"helped" is very misleading. Companies can't refuse to provide information they have when served a search warrant / court order. These companies DID NOT choose to provide the info on their own.
Yep, which I think is why it's more important to see what data is being collected and stored, rather than giving up data based on how trustworthy an entity seems
If the tool doesn't collect or log the data to begin with, then there's nothing that can be stolen/taken/demanded
The solution in this case might be for Proton (and the other companies) to list out risks and data collection information along the way.
We need X in order to do Y. Read more on how Y works. Now here are some risks, and how to avoid them:
“helped” is very misleading. Companies can’t refuse to provide information they have when served a search warrant / court order. These companies DID NOT choose to provide the info on their own.
You are suggesting all these companies are completely helpless against legal requests. That is not correct. A company should first make clear that the legal request is actually completely legitimate and correct. After that they can look at whether they should provide the information or not.
As someone who has worked fraud and online investigations, and both written and served search warrants; it is not an option. A probable cause affidavit is presented to a judge and if the judge agrees there is sufficient probable cause, a search warrant is issued. This is an order by the judge and not optional. The judge can hold the company in contempt if they refuse to obey his/her order.
There is a great talk from the Lavabit CEO who discusses what happened to him and his company when they found out Snowden had an email at his company. I won't link it since it's YouTube but it's an hour long but he talks about his experience with the FBI and the courts. You can search for M3AAWG 2014 Keynote, I highly recommend it.

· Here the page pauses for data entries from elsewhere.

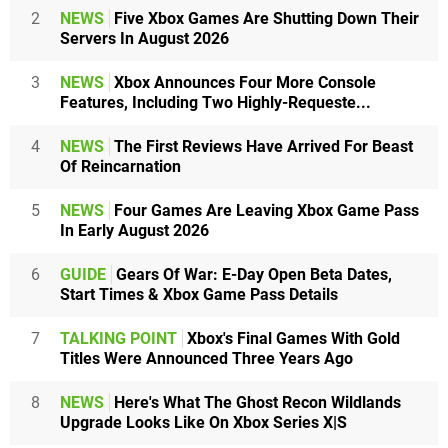
2
NEWS
Five Xbox Games Are Shutting Down Their
Servers In August 2026
3
NEWS
Xbox Announces Four More Console
Features, Including Two Highly-Requeste...
4
NEWS
The First Reviews Have Arrived For Beast
Of Reincarnation
5
NEWS
Four Games Are Leaving Xbox Game Pass
In Early August 2026
6
GUIDE
Gears Of War: E-Day Open Beta Dates,
Start Times & Xbox Game Pass Details
7
TALKING POINT
Xbox's Final Games With Gold
Titles Were Announced Three Years Ago
8
NEWS
Here's What The Ghost Recon Wildlands
Upgrade Looks Like On Xbox Series X|S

Oh it is for you, but you have to be careful. Proton won't try to find out info you didn't give them, but they can't pretend that they don't have info that they actually have. They run an onion service, and account recovery is made possible without a recovery contact.
I do not blame Proton for complying with a request - it is a completely expected action from a company. However, I would blame them for advertising that makes them seem safer than they are for people who don't know better.
“Proton does not require a recovery address, but in this case the terror suspect added one on their own. We cannot encrypt this data as we need to be able to send an email to that address if the terror suspect wishes to initiate the recovery process,..."
I love that proton kept referring to the user as the "terror suspect" repeatedly so we would know they're really the good guy here.
Exactly. What makes this a bit complicated and maybe interesting from a historical point of view is that this is about Spain. A country which has been very slow with removing some of the "relics" from the fascist Franco era (Franco died in 1975) and at the same time having regions that long for independence like Basque country and Catalunya (and the post topic is related to that, Catalunya aiming for independence). Since the Twin Towers attacks in 2001 the words "terror suspect" and "terrorists" have been used much more often (also by ordinary "normies" people that I knew) and maybe not always rightly so.
If you sign up for a service using real information that can be traced to you (as in this case: home address, personal email) and then do illegal* things with the account, don’t.
The * here is that what the alleged protester allegedly did or said is irrelevant. And the article is pretty clickbaity, unless the author was unaware of how online accounts work.
OpSec fail, never ever use any personal info when you are dealing with something you don't want to be indentified for, it include obviously recovery emails, usernames and passwords.
Proton and Wire didn't share any decrypted ciphertexts, Wire shared a ProtonMail address and Proton an iCloud Address that they had set as a recovery method.
Personal info like where they live came from Apple.